Robinson: Don't forget the basics. Career success does not begin with a resume and a LinkedIn refresh. It starts with a long, hard look inward at your talents and interests, at the pieces of past jobs that excited you most, at what you do not want. And don't forget that networking still is critical. Applying for jobs on websites without any contact on the inside is a bit like playing slots in Vegas — you might hit it big, but you're more likely to wear out your fingers and lose a bunch of tokens.
What final words of wisdom would you share?
Kroening: Think of the process as a learning-by-doing journey, commit to it, and spend the time answering the more relevant questions that come up — trusting that a great outcome (or next step) will result.

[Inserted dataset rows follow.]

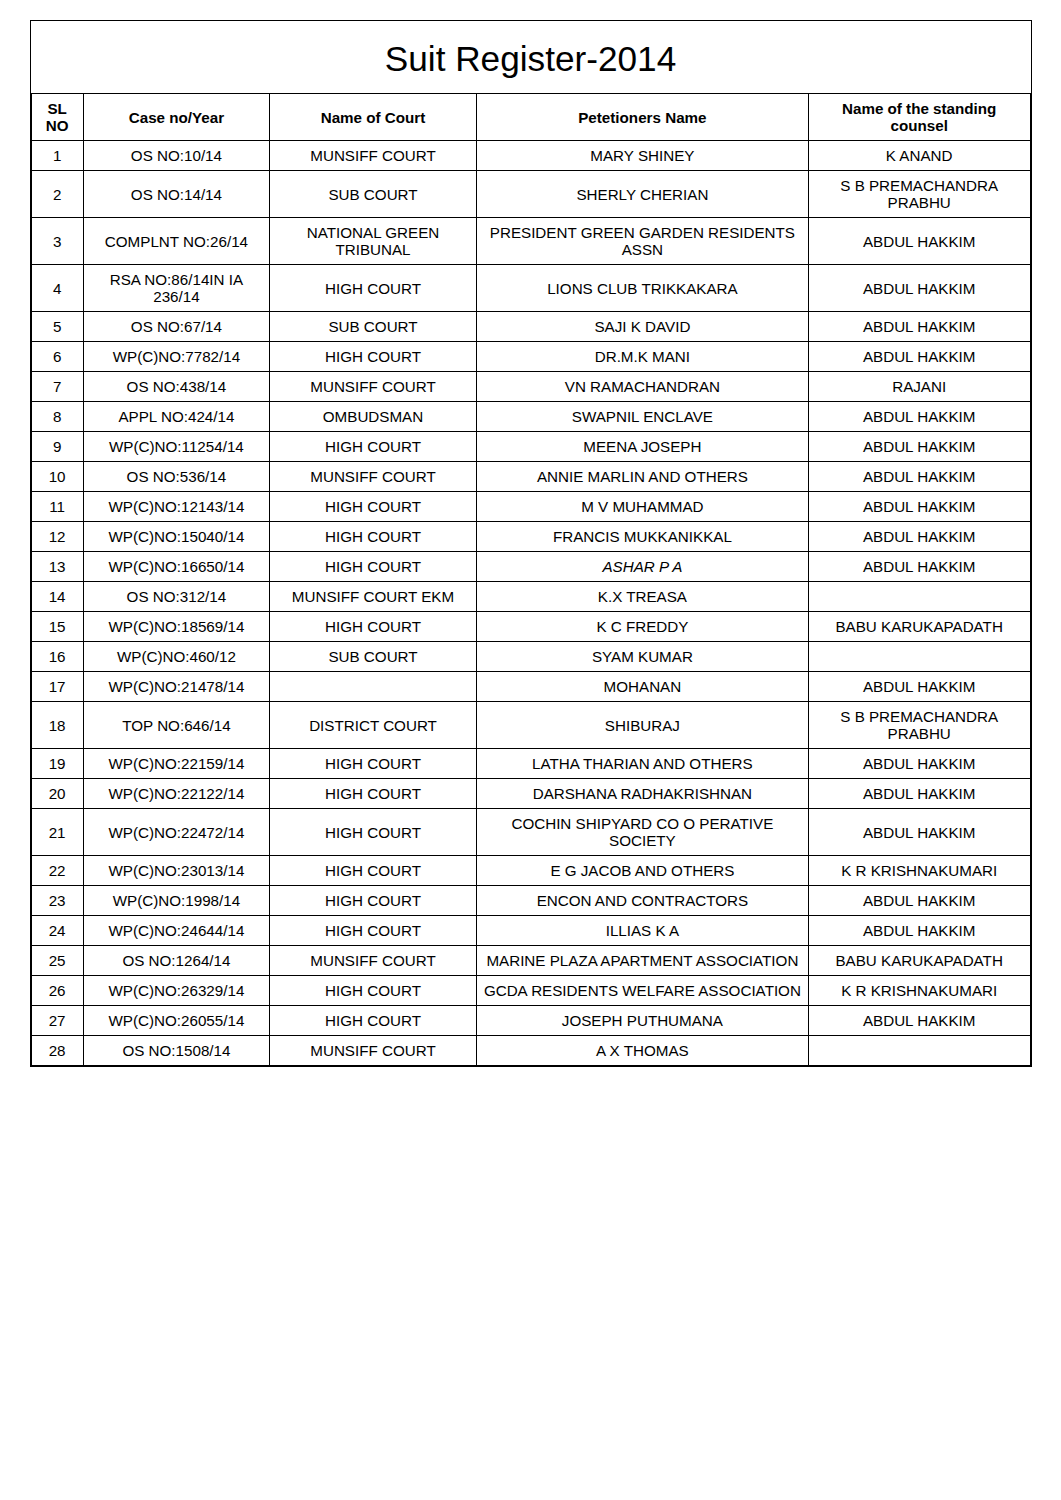Suit Register-2014
| SL NO | Case no/Year | Name of Court | Petetioners Name | Name of the standing counsel |
| --- | --- | --- | --- | --- |
| 1 | OS NO:10/14 | MUNSIFF COURT | MARY SHINEY | K ANAND |
| 2 | OS NO:14/14 | SUB COURT | SHERLY CHERIAN | S B PREMACHANDRA PRABHU |
| 3 | COMPLNT NO:26/14 | NATIONAL GREEN TRIBUNAL | PRESIDENT GREEN GARDEN RESIDENTS ASSN | ABDUL HAKKIM |
| 4 | RSA NO:86/14IN IA 236/14 | HIGH COURT | LIONS CLUB TRIKKAKARA | ABDUL HAKKIM |
| 5 | OS NO:67/14 | SUB COURT | SAJI K DAVID | ABDUL HAKKIM |
| 6 | WP(C)NO:7782/14 | HIGH COURT | DR.M.K MANI | ABDUL HAKKIM |
| 7 | OS NO:438/14 | MUNSIFF COURT | VN RAMACHANDRAN | RAJANI |
| 8 | APPL NO:424/14 | OMBUDSMAN | SWAPNIL ENCLAVE | ABDUL HAKKIM |
| 9 | WP(C)NO:11254/14 | HIGH COURT | MEENA JOSEPH | ABDUL HAKKIM |
| 10 | OS NO:536/14 | MUNSIFF COURT | ANNIE MARLIN AND OTHERS | ABDUL HAKKIM |
| 11 | WP(C)NO:12143/14 | HIGH COURT | M V MUHAMMAD | ABDUL HAKKIM |
| 12 | WP(C)NO:15040/14 | HIGH COURT | FRANCIS MUKKANIKKAL | ABDUL HAKKIM |
| 13 | WP(C)NO:16650/14 | HIGH COURT | ASHAR P A | ABDUL HAKKIM |
| 14 | OS NO:312/14 | MUNSIFF COURT EKM | K.X TREASA | |
| 15 | WP(C)NO:18569/14 | HIGH COURT | K C FREDDY | BABU KARUKAPADATH |
| 16 | WP(C)NO:460/12 | SUB COURT | SYAM KUMAR | |
| 17 | WP(C)NO:21478/14 | | MOHANAN | ABDUL HAKKIM |
| 18 | TOP NO:646/14 | DISTRICT COURT | SHIBURAJ | S B PREMACHANDRA PRABHU |
| 19 | WP(C)NO:22159/14 | HIGH COURT | LATHA THARIAN AND OTHERS | ABDUL HAKKIM |
| 20 | WP(C)NO:22122/14 | HIGH COURT | DARSHANA RADHAKRISHNAN | ABDUL HAKKIM |
| 21 | WP(C)NO:22472/14 | HIGH COURT | COCHIN SHIPYARD CO O PERATIVE SOCIETY | ABDUL HAKKIM |
| 22 | WP(C)NO:23013/14 | HIGH COURT | E G JACOB AND OTHERS | K R KRISHNAKUMARI |
| 23 | WP(C)NO:1998/14 | HIGH COURT | ENCON AND CONTRACTORS | ABDUL HAKKIM |
| 24 | WP(C)NO:24644/14 | HIGH COURT | ILLIAS K A | ABDUL HAKKIM |
| 25 | OS NO:1264/14 | MUNSIFF COURT | MARINE PLAZA APARTMENT ASSOCIATION | BABU KARUKAPADATH |
| 26 | WP(C)NO:26329/14 | HIGH COURT | GCDA RESIDENTS WELFARE ASSOCIATION | K R KRISHNAKUMARI |
| 27 | WP(C)NO:26055/14 | HIGH COURT | JOSEPH PUTHUMANA | ABDUL HAKKIM |
| 28 | OS NO:1508/14 | MUNSIFF COURT | A X THOMAS | |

Nash: Those who succeed do so because they have created alignment between their internal world and external environment. Job searching requires mental, emotional, and physical investment; it can be very taxing and stressful. Pay attention to your body’s signals. Give your brain and body what they need to recharge and refuel for peak performance.
Judd and Davidson: Searching for a job is not fun for most people. It can feel really exhausting and frustrating to experience rejection rather continuously. Remember, it’s often not even about you. Take time to break the job search into little tasks that are manageable, like making a list of employers, looking at the job boards, applying for one job a day, etc. Doing small things like that build momentum. And reward yourself for every rejection.
Robinson: Know yourself. Trust yourself. And give yourself permission to flourish and thrive, not just survive. Surround yourself with support — friends, family, and coaches.
Liu: While the pandemic has certainly been challenging, with the right attitude and proactive approach, you can use this time as an opportunity to recalibrate and create the kind of life and career you find truly meaningful. But the onus really is on you to take the brave steps necessary to make it happen.
Taliaferro: Being good at what you do is the price of entry. It's expected. Make sure that you are equally strong, if not stronger, in being. As stated previously — relationships are everything. And the old adage is definitely true — It's not your IQ but your EQ that matters!